Pour un retour de vacances tranquille, une réédition d'un polar paru en 2020, sous le titre Au Vent Cristallin (AVC, donc) situé dans une région qui semble avoir eu beaucoup de succès cette année, au moins touristiques, peut-être pas météorologiques.

Une enquête pas banale menée par un convalescent très diminué par un AVC qui se déroule pour sa très grande majorité dans les couloirs d'une clinique. Gérard Chevalier joue avec les codes et les styles, un peu d'humour, de l'action -au ralenti, rééducation oblige, on pourrait presque revoir la scène de poursuite d'OSS 117, Rio ne répond plus-, du romantisme, du suspense, ... Il écrit un roman dans lequel on ne s'ennuie pas une seconde. Pas le temps. Les bons sentiments cohabitent avec les pires, les gentils avec les méchants, comme dans la vraie vie.

L'humanité, la tolérance et la découverte de l'autre sont largement répandus dans les lignes. Chaque personnage a sa part d'ombre, son jardin secret. La Bretagne est là également dont les paysages apaisent. Et le travail des soignants y est célébré, les chirurgien(ne)s, mais aussi infirmières, aide-soignant(e)s, kiné... tout le personnel médical et para-médical, celui qui a été encensé et applaudi pendant les confinements et qui n'a pas vu son statut changer depuis.
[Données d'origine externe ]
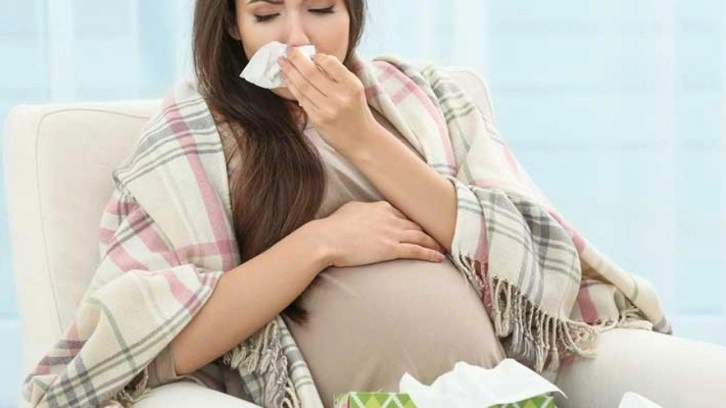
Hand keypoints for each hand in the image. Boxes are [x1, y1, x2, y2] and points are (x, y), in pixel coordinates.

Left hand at [278, 47, 377, 154]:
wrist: (362, 140)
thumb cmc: (356, 112)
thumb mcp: (355, 90)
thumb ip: (338, 75)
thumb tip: (315, 59)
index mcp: (352, 85)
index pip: (330, 63)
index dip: (317, 56)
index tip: (309, 52)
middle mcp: (341, 96)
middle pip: (311, 72)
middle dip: (296, 58)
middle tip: (287, 50)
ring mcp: (328, 109)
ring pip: (303, 85)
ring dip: (290, 71)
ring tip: (282, 62)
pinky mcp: (318, 119)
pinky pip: (301, 99)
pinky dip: (292, 87)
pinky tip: (287, 79)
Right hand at [313, 201, 446, 267]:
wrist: (327, 238)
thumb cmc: (333, 227)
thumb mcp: (350, 210)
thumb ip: (364, 210)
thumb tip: (366, 214)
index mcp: (381, 207)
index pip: (403, 214)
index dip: (414, 222)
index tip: (421, 227)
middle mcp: (390, 217)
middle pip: (415, 225)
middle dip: (429, 231)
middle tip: (439, 236)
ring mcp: (392, 233)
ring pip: (420, 236)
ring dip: (433, 242)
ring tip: (442, 247)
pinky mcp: (391, 248)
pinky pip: (416, 250)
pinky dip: (430, 253)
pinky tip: (439, 257)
Ce qui fait qu'on ne lâche pas le livre de Gérard Chevalier, c'est qu'on ne sait jamais vraiment si Pierre Le Paugam est dans le vrai, si ses doutes seront avérés, s'il ne se fait pas un film pour occuper ses longues journées, si même il ne rêve pas après son accident. Le romancier entretient ce suspense jusqu'au bout et n'hésite pas à en rajouter pour finir en apothéose. Et dans les souvenirs de Pierre qui lui reviennent, des vers de Verlaine -entre autres-, un peu de poésie dans un polar, ça ne peut pas faire de mal.